Abstract:Foundation models based on prior-data fitted networks (PFNs) have shown strong empirical performance in causal inference by framing the task as an in-context learning problem.However, it is unclear whether PFN-based causal estimators provide uncertainty quantification that is consistent with classical frequentist estimators. In this work, we address this gap by analyzing the frequentist consistency of PFN-based estimators for the average treatment effect (ATE). (1) We show that existing PFNs, when interpreted as Bayesian ATE estimators, can exhibit prior-induced confounding bias: the prior is not asymptotically overwritten by data, which, in turn, prevents frequentist consistency. (2) As a remedy, we suggest employing a calibration procedure based on a one-step posterior correction (OSPC).

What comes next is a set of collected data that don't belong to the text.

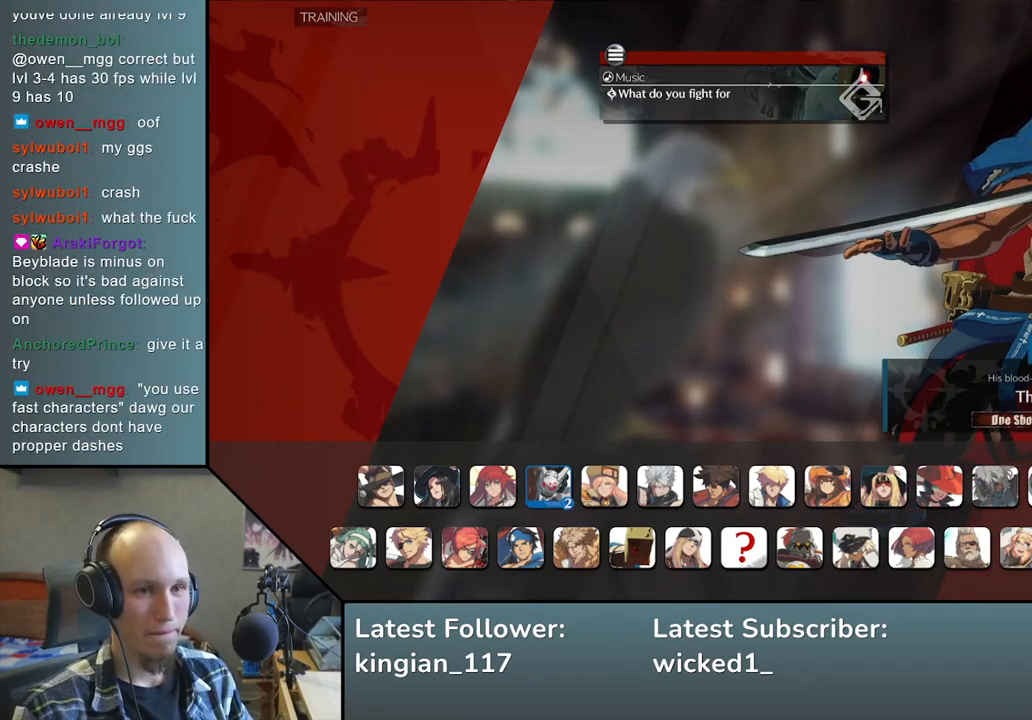
{"buttons": [], "left_stick": "center", "events": [[167, "left_stick", "right"], [233, "left_stick", "center"]]}
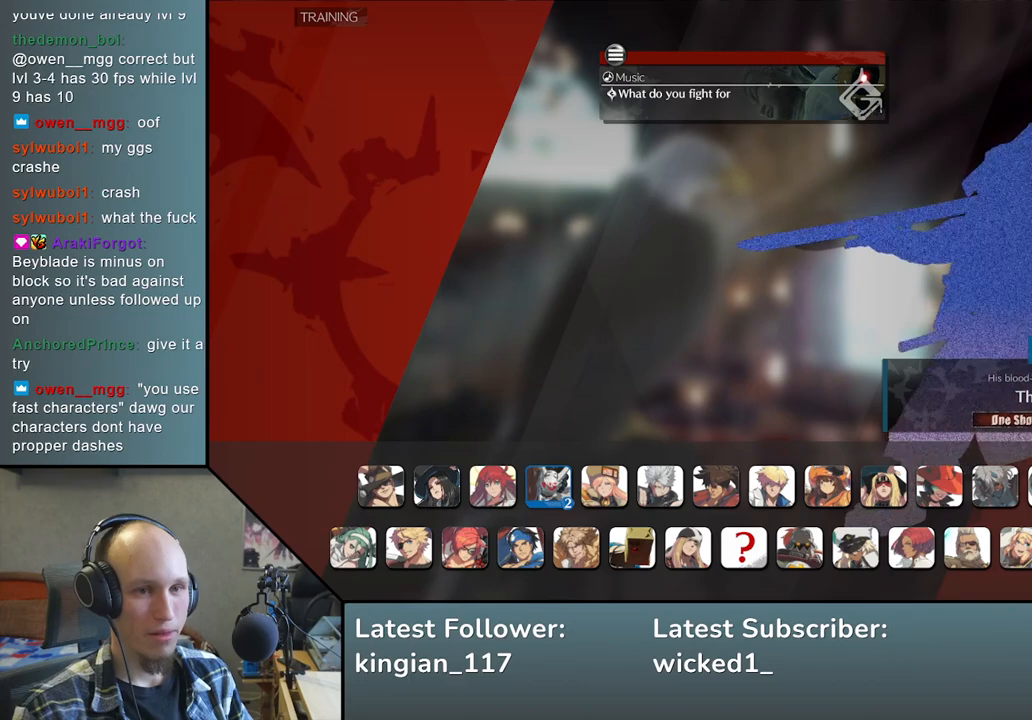
{"buttons": [], "left_stick": "center", "events": []}
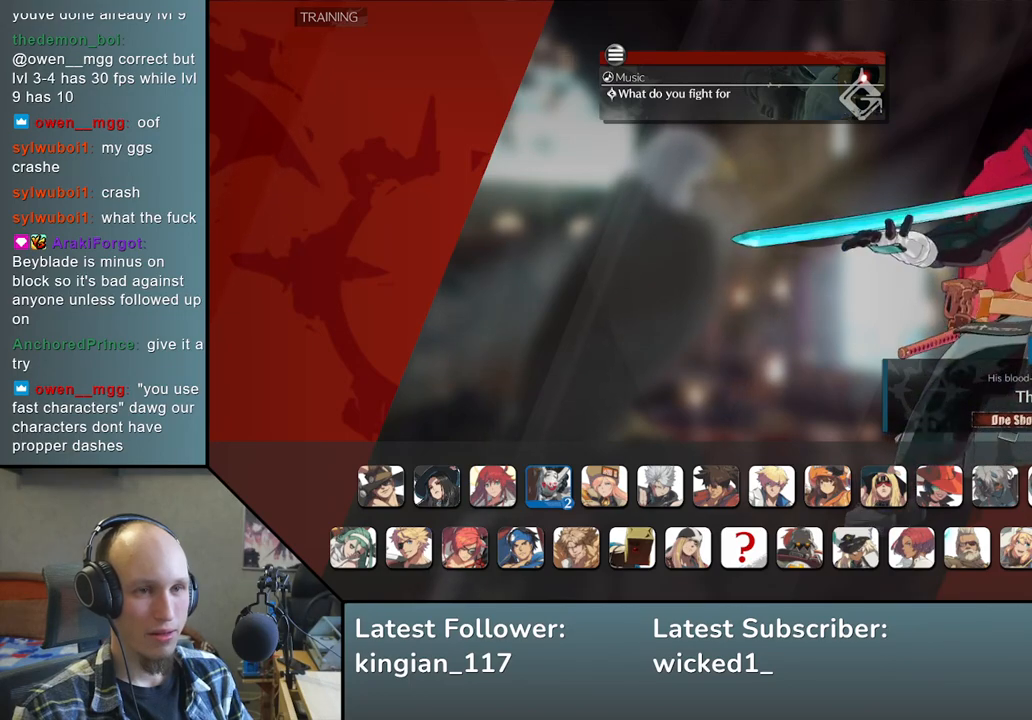
{"buttons": [], "left_stick": "center", "events": []}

We show that the OSPC helps to restore frequentist consistency and can yield a semi-parametric Bernstein-von Mises theorem for calibrated PFNs (i.e., both the calibrated PFN-based estimators and the classical semi-parametric efficient estimators converge in distribution with growing data size). (3) Finally, we implement OSPC through tailoring martingale posteriors on top of the PFNs. In this way, we are able to recover functional nuisance posteriors from PFNs, required by the OSPC. In multiple (semi-)synthetic experiments, PFNs calibrated with our martingale posterior OSPC produce ATE uncertainty that (i) asymptotically matches frequentist uncertainty and (ii) is well calibrated in finite samples in comparison to other Bayesian ATE estimators.